■ **What to do**: Update the lines throughout the material by replacing "scientific name" with "binomial name" wherever it appears, and leave everything else unchanged.

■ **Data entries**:

- - -

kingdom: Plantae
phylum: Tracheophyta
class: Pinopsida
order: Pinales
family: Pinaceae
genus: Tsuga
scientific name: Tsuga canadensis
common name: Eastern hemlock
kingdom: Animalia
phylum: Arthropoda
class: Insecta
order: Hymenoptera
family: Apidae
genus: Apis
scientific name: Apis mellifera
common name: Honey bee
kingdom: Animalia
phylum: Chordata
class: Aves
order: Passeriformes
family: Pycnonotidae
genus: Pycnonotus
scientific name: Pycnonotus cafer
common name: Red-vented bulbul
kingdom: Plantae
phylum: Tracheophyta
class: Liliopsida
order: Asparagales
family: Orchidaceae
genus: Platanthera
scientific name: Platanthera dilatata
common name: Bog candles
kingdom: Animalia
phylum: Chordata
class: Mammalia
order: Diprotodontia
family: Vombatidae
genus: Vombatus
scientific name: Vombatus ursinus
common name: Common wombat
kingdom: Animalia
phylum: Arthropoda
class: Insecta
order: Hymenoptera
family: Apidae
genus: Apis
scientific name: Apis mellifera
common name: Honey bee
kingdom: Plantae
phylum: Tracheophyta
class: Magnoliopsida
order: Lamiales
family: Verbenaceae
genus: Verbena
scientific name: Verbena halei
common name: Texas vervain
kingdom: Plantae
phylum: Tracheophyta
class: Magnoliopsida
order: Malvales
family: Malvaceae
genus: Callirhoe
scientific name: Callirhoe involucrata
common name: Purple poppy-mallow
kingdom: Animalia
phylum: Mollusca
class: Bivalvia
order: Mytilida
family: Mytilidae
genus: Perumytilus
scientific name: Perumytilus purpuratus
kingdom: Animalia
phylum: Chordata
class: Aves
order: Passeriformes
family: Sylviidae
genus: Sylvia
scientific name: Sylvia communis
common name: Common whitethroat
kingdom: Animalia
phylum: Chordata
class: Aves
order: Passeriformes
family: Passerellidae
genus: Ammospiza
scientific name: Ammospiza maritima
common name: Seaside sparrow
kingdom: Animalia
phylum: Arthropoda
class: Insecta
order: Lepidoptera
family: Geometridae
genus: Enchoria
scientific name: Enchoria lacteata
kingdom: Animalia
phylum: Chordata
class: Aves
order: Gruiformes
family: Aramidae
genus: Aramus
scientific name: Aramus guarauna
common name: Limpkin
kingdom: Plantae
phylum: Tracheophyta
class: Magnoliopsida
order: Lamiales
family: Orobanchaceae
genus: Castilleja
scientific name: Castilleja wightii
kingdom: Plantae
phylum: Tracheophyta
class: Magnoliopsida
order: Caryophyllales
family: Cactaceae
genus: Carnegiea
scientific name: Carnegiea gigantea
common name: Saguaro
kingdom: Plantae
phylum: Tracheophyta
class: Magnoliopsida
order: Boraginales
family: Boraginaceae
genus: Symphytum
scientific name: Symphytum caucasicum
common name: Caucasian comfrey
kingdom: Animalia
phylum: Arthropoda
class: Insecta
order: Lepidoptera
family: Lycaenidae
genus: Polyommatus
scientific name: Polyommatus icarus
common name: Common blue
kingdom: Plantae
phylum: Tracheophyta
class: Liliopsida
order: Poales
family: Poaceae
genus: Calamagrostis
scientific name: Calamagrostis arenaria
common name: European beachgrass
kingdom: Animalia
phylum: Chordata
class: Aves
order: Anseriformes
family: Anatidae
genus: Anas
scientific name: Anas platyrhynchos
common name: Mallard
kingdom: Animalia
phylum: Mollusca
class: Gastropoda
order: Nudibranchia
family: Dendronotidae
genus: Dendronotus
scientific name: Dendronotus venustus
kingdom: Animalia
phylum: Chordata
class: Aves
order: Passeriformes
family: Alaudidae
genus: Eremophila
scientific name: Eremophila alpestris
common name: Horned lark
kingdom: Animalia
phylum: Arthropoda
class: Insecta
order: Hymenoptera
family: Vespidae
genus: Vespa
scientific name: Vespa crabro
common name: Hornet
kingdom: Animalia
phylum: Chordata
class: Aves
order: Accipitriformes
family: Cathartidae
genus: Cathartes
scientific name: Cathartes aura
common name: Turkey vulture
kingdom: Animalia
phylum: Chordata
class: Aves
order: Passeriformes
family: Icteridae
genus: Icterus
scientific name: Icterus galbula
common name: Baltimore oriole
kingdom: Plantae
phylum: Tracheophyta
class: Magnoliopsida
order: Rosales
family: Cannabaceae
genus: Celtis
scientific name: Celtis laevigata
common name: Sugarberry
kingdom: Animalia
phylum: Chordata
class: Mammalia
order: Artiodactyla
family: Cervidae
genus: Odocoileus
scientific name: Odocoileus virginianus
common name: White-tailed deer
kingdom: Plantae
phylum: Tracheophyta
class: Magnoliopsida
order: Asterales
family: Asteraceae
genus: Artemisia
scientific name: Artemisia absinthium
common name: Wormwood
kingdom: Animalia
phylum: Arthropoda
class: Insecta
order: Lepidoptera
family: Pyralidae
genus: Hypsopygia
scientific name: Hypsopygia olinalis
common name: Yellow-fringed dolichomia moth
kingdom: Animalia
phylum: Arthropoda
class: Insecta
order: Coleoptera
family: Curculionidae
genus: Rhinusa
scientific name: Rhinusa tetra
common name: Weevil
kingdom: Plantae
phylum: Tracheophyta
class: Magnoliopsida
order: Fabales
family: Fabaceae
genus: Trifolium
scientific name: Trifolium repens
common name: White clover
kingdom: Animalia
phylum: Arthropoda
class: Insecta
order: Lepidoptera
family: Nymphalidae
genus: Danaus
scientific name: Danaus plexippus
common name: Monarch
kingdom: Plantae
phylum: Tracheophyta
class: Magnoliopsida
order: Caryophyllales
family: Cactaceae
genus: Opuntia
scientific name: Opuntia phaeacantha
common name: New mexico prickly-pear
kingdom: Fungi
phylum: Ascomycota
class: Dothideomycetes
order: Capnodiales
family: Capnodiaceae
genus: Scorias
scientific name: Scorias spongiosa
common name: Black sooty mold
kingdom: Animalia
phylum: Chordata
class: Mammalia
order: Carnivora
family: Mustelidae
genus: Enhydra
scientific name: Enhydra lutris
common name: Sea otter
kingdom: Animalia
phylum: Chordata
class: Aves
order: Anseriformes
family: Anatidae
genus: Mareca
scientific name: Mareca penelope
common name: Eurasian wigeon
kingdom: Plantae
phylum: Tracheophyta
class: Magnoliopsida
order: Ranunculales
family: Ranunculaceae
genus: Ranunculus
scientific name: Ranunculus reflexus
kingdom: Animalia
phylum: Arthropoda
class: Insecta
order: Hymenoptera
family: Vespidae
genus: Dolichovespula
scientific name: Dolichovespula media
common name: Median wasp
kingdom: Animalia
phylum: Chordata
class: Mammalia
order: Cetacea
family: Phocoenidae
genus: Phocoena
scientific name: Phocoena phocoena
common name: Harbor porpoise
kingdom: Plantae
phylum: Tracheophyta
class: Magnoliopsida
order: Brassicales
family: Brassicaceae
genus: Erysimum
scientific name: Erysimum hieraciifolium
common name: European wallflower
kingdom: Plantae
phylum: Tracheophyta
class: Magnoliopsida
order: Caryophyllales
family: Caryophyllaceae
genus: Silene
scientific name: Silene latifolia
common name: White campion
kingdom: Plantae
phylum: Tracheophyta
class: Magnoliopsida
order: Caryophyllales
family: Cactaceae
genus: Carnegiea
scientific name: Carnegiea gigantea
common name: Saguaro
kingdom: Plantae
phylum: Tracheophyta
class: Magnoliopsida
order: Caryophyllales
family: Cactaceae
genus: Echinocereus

- - -

■ **Task result**:
kingdom: Plantae
phylum: Tracheophyta
class: Pinopsida
order: Pinales
family: Pinaceae
genus: Tsuga
binomial name: Tsuga canadensis
common name: Eastern hemlock
kingdom: Animalia
phylum: Arthropoda
class: Insecta
order: Hymenoptera
family: Apidae
genus: Apis
binomial name: Apis mellifera
common name: Honey bee
kingdom: Animalia
phylum: Chordata
class: Aves
order: Passeriformes
family: Pycnonotidae
genus: Pycnonotus
binomial name: Pycnonotus cafer
common name: Red-vented bulbul
kingdom: Plantae
phylum: Tracheophyta
class: Liliopsida
order: Asparagales
family: Orchidaceae
genus: Platanthera
binomial name: Platanthera dilatata
common name: Bog candles
kingdom: Animalia
phylum: Chordata
class: Mammalia
order: Diprotodontia
family: Vombatidae
genus: Vombatus
binomial name: Vombatus ursinus
common name: Common wombat
kingdom: Animalia
phylum: Arthropoda
class: Insecta
order: Hymenoptera
family: Apidae
genus: Apis
binomial name: Apis mellifera
common name: Honey bee
kingdom: Plantae
phylum: Tracheophyta
class: Magnoliopsida
order: Lamiales
family: Verbenaceae
genus: Verbena
binomial name: Verbena halei
common name: Texas vervain
kingdom: Plantae
phylum: Tracheophyta
class: Magnoliopsida
order: Malvales
family: Malvaceae
genus: Callirhoe
binomial name: Callirhoe involucrata
common name: Purple poppy-mallow
kingdom: Animalia
phylum: Mollusca
class: Bivalvia
order: Mytilida
family: Mytilidae
genus: Perumytilus
binomial name: Perumytilus purpuratus
kingdom: Animalia
phylum: Chordata
class: Aves
order: Passeriformes
family: Sylviidae
genus: Sylvia
binomial name: Sylvia communis
common name: Common whitethroat
kingdom: Animalia
phylum: Chordata
class: Aves
order: Passeriformes
family: Passerellidae
genus: Ammospiza
binomial name: Ammospiza maritima
common name: Seaside sparrow
kingdom: Animalia
phylum: Arthropoda
class: Insecta
order: Lepidoptera
family: Geometridae
genus: Enchoria
binomial name: Enchoria lacteata
kingdom: Animalia
phylum: Chordata
class: Aves
order: Gruiformes
family: Aramidae
genus: Aramus
binomial name: Aramus guarauna
common name: Limpkin
kingdom: Plantae
phylum: Tracheophyta
class: Magnoliopsida
order: Lamiales
family: Orobanchaceae
genus: Castilleja
binomial name: Castilleja wightii
kingdom: Plantae
phylum: Tracheophyta
class: Magnoliopsida
order: Caryophyllales
family: Cactaceae
genus: Carnegiea
binomial name: Carnegiea gigantea
common name: Saguaro
kingdom: Plantae
phylum: Tracheophyta
class: Magnoliopsida
order: Boraginales
family: Boraginaceae
genus: Symphytum
binomial name: Symphytum caucasicum
common name: Caucasian comfrey
kingdom: Animalia
phylum: Arthropoda
class: Insecta
order: Lepidoptera
family: Lycaenidae
genus: Polyommatus
binomial name: Polyommatus icarus
common name: Common blue
kingdom: Plantae
phylum: Tracheophyta
class: Liliopsida
order: Poales
family: Poaceae
genus: Calamagrostis
binomial name: Calamagrostis arenaria
common name: European beachgrass
kingdom: Animalia
phylum: Chordata
class: Aves
order: Anseriformes
family: Anatidae
genus: Anas
binomial name: Anas platyrhynchos
common name: Mallard
kingdom: Animalia
phylum: Mollusca
class: Gastropoda
order: Nudibranchia
family: Dendronotidae
genus: Dendronotus
binomial name: Dendronotus venustus
kingdom: Animalia
phylum: Chordata
class: Aves
order: Passeriformes
family: Alaudidae
genus: Eremophila
binomial name: Eremophila alpestris
common name: Horned lark
kingdom: Animalia
phylum: Arthropoda
class: Insecta
order: Hymenoptera
family: Vespidae
genus: Vespa
binomial name: Vespa crabro
common name: Hornet
kingdom: Animalia
phylum: Chordata
class: Aves
order: Accipitriformes
family: Cathartidae
genus: Cathartes
binomial name: Cathartes aura
common name: Turkey vulture
kingdom: Animalia
phylum: Chordata
class: Aves
order: Passeriformes
family: Icteridae
genus: Icterus
binomial name: Icterus galbula
common name: Baltimore oriole
kingdom: Plantae
phylum: Tracheophyta
class: Magnoliopsida
order: Rosales
family: Cannabaceae
genus: Celtis
binomial name: Celtis laevigata
common name: Sugarberry
kingdom: Animalia
phylum: Chordata
class: Mammalia
order: Artiodactyla
family: Cervidae
genus: Odocoileus
binomial name: Odocoileus virginianus
common name: White-tailed deer
kingdom: Plantae
phylum: Tracheophyta
class: Magnoliopsida
order: Asterales
family: Asteraceae
genus: Artemisia
binomial name: Artemisia absinthium
common name: Wormwood
kingdom: Animalia
phylum: Arthropoda
class: Insecta
order: Lepidoptera
family: Pyralidae
genus: Hypsopygia
binomial name: Hypsopygia olinalis
common name: Yellow-fringed dolichomia moth
kingdom: Animalia
phylum: Arthropoda
class: Insecta
order: Coleoptera
family: Curculionidae
genus: Rhinusa
binomial name: Rhinusa tetra
common name: Weevil
kingdom: Plantae
phylum: Tracheophyta
class: Magnoliopsida
order: Fabales
family: Fabaceae
genus: Trifolium
binomial name: Trifolium repens
common name: White clover
kingdom: Animalia
phylum: Arthropoda
class: Insecta
order: Lepidoptera
family: Nymphalidae
genus: Danaus
binomial name: Danaus plexippus
common name: Monarch
kingdom: Plantae
phylum: Tracheophyta
class: Magnoliopsida
order: Caryophyllales
family: Cactaceae
genus: Opuntia
binomial name: Opuntia phaeacantha
common name: New mexico prickly-pear
kingdom: Fungi
phylum: Ascomycota
class: Dothideomycetes
order: Capnodiales
family: Capnodiaceae
genus: Scorias
binomial name: Scorias spongiosa
common name: Black sooty mold
kingdom: Animalia
phylum: Chordata
class: Mammalia
order: Carnivora
family: Mustelidae
genus: Enhydra
binomial name: Enhydra lutris
common name: Sea otter
kingdom: Animalia
phylum: Chordata
class: Aves
order: Anseriformes
family: Anatidae
genus: Mareca
binomial name: Mareca penelope
common name: Eurasian wigeon
kingdom: Plantae
phylum: Tracheophyta
class: Magnoliopsida
order: Ranunculales
family: Ranunculaceae
genus: Ranunculus
binomial name: Ranunculus reflexus
kingdom: Animalia
phylum: Arthropoda
class: Insecta
order: Hymenoptera
family: Vespidae
genus: Dolichovespula
binomial name: Dolichovespula media
common name: Median wasp
kingdom: Animalia
phylum: Chordata
class: Mammalia
order: Cetacea
family: Phocoenidae
genus: Phocoena
binomial name: Phocoena phocoena
common name: Harbor porpoise
kingdom: Plantae
phylum: Tracheophyta
class: Magnoliopsida
order: Brassicales
family: Brassicaceae
genus: Erysimum
binomial name: Erysimum hieraciifolium
common name: European wallflower
kingdom: Plantae
phylum: Tracheophyta
class: Magnoliopsida
order: Caryophyllales
family: Caryophyllaceae
genus: Silene
binomial name: Silene latifolia
common name: White campion
kingdom: Plantae
phylum: Tracheophyta
class: Magnoliopsida
order: Caryophyllales
family: Cactaceae
genus: Carnegiea
binomial name: Carnegiea gigantea
common name: Saguaro
kingdom: Plantae
phylum: Tracheophyta
class: Magnoliopsida
order: Caryophyllales
family: Cactaceae
genus: Echinocereus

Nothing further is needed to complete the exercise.